◆ Information shown:
-------
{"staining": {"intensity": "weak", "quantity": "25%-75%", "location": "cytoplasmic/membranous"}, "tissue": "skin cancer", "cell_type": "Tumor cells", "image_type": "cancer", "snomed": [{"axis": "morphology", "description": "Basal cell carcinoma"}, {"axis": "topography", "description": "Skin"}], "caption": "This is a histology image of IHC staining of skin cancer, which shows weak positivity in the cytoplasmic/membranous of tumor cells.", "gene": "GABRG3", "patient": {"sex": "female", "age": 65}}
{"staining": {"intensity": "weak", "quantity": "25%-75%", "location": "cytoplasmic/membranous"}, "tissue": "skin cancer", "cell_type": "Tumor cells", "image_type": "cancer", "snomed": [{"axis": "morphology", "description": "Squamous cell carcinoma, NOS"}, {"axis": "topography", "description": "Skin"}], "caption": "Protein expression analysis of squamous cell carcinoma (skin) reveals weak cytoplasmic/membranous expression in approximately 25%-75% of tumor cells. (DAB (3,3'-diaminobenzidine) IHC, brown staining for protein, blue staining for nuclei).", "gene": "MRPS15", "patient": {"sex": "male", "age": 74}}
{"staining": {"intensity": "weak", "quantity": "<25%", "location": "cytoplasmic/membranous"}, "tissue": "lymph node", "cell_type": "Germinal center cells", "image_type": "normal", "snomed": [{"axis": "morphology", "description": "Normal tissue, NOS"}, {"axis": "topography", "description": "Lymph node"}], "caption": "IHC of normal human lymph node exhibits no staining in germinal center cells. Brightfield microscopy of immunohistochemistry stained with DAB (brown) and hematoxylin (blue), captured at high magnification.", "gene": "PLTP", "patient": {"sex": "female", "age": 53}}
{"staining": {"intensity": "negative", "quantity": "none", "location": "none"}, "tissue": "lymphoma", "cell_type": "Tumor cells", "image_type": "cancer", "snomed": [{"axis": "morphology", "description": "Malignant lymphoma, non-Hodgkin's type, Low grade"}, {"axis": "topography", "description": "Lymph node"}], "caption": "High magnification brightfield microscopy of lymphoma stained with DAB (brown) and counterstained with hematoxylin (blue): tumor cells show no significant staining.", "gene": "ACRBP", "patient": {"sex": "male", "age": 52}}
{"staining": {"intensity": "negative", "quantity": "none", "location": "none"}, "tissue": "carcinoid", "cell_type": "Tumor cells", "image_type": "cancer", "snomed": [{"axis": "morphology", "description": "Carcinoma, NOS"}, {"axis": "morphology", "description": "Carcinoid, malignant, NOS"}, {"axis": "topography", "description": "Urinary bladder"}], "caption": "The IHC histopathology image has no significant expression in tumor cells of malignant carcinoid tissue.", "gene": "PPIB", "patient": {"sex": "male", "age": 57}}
-------
◆ Task requirements: Retype the data exactly as given.

◆ Written solution:
{"staining": {"intensity": "weak", "quantity": "25%-75%", "location": "cytoplasmic/membranous"}, "tissue": "skin cancer", "cell_type": "Tumor cells", "image_type": "cancer", "snomed": [{"axis": "morphology", "description": "Basal cell carcinoma"}, {"axis": "topography", "description": "Skin"}], "caption": "This is a histology image of IHC staining of skin cancer, which shows weak positivity in the cytoplasmic/membranous of tumor cells.", "gene": "GABRG3", "patient": {"sex": "female", "age": 65}}
{"staining": {"intensity": "weak", "quantity": "25%-75%", "location": "cytoplasmic/membranous"}, "tissue": "skin cancer", "cell_type": "Tumor cells", "image_type": "cancer", "snomed": [{"axis": "morphology", "description": "Squamous cell carcinoma, NOS"}, {"axis": "topography", "description": "Skin"}], "caption": "Protein expression analysis of squamous cell carcinoma (skin) reveals weak cytoplasmic/membranous expression in approximately 25%-75% of tumor cells. (DAB (3,3'-diaminobenzidine) IHC, brown staining for protein, blue staining for nuclei).", "gene": "MRPS15", "patient": {"sex": "male", "age": 74}}
{"staining": {"intensity": "weak", "quantity": "<25%", "location": "cytoplasmic/membranous"}, "tissue": "lymph node", "cell_type": "Germinal center cells", "image_type": "normal", "snomed": [{"axis": "morphology", "description": "Normal tissue, NOS"}, {"axis": "topography", "description": "Lymph node"}], "caption": "IHC of normal human lymph node exhibits no staining in germinal center cells. Brightfield microscopy of immunohistochemistry stained with DAB (brown) and hematoxylin (blue), captured at high magnification.", "gene": "PLTP", "patient": {"sex": "female", "age": 53}}
{"staining": {"intensity": "negative", "quantity": "none", "location": "none"}, "tissue": "lymphoma", "cell_type": "Tumor cells", "image_type": "cancer", "snomed": [{"axis": "morphology", "description": "Malignant lymphoma, non-Hodgkin's type, Low grade"}, {"axis": "topography", "description": "Lymph node"}], "caption": "High magnification brightfield microscopy of lymphoma stained with DAB (brown) and counterstained with hematoxylin (blue): tumor cells show no significant staining.", "gene": "ACRBP", "patient": {"sex": "male", "age": 52}}
{"staining": {"intensity": "negative", "quantity": "none", "location": "none"}, "tissue": "carcinoid", "cell_type": "Tumor cells", "image_type": "cancer", "snomed": [{"axis": "morphology", "description": "Carcinoma, NOS"}, {"axis": "morphology", "description": "Carcinoid, malignant, NOS"}, {"axis": "topography", "description": "Urinary bladder"}], "caption": "The IHC histopathology image has no significant expression in tumor cells of malignant carcinoid tissue.", "gene": "PPIB", "patient": {"sex": "male", "age": 57}}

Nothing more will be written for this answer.